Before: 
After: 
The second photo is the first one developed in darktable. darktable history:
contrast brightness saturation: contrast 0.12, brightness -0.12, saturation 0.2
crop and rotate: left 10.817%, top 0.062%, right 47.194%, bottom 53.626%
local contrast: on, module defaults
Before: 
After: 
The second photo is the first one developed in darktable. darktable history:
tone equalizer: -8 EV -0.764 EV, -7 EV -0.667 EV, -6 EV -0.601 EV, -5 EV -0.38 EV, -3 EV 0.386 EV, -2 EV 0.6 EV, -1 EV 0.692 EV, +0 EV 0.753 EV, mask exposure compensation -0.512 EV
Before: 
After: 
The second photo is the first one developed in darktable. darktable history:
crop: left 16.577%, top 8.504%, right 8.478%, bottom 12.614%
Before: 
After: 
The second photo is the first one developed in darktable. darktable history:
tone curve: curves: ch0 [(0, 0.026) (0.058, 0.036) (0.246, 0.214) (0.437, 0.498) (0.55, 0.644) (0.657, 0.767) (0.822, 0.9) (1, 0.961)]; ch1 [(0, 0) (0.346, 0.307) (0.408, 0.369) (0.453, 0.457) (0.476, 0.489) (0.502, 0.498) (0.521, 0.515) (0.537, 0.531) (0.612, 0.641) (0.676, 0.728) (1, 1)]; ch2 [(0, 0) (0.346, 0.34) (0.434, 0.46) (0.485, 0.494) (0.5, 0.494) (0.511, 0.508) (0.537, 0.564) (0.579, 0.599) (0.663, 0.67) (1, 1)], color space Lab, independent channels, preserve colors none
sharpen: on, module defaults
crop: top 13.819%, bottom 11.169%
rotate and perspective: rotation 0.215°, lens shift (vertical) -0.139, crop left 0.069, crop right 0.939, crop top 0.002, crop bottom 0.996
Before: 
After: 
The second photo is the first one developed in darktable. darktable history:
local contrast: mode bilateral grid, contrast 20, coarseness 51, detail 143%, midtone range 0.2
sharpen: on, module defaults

Work instructions: Please reproduce all of the lines above, word for word and in the same order.

Answer:
Before: 
After: 
The second photo is the first one developed in darktable. darktable history:
contrast brightness saturation: contrast 0.12, brightness -0.12, saturation 0.2
crop and rotate: left 10.817%, top 0.062%, right 47.194%, bottom 53.626%
local contrast: on, module defaults
Before: 
After: 
The second photo is the first one developed in darktable. darktable history:
tone equalizer: -8 EV -0.764 EV, -7 EV -0.667 EV, -6 EV -0.601 EV, -5 EV -0.38 EV, -3 EV 0.386 EV, -2 EV 0.6 EV, -1 EV 0.692 EV, +0 EV 0.753 EV, mask exposure compensation -0.512 EV
Before: 
After: 
The second photo is the first one developed in darktable. darktable history:
crop: left 16.577%, top 8.504%, right 8.478%, bottom 12.614%
Before: 
After: 
The second photo is the first one developed in darktable. darktable history:
tone curve: curves: ch0 [(0, 0.026) (0.058, 0.036) (0.246, 0.214) (0.437, 0.498) (0.55, 0.644) (0.657, 0.767) (0.822, 0.9) (1, 0.961)]; ch1 [(0, 0) (0.346, 0.307) (0.408, 0.369) (0.453, 0.457) (0.476, 0.489) (0.502, 0.498) (0.521, 0.515) (0.537, 0.531) (0.612, 0.641) (0.676, 0.728) (1, 1)]; ch2 [(0, 0) (0.346, 0.34) (0.434, 0.46) (0.485, 0.494) (0.5, 0.494) (0.511, 0.508) (0.537, 0.564) (0.579, 0.599) (0.663, 0.67) (1, 1)], color space Lab, independent channels, preserve colors none
sharpen: on, module defaults
crop: top 13.819%, bottom 11.169%
rotate and perspective: rotation 0.215°, lens shift (vertical) -0.139, crop left 0.069, crop right 0.939, crop top 0.002, crop bottom 0.996
Before: 
After: 
The second photo is the first one developed in darktable. darktable history:
local contrast: mode bilateral grid, contrast 20, coarseness 51, detail 143%, midtone range 0.2
sharpen: on, module defaults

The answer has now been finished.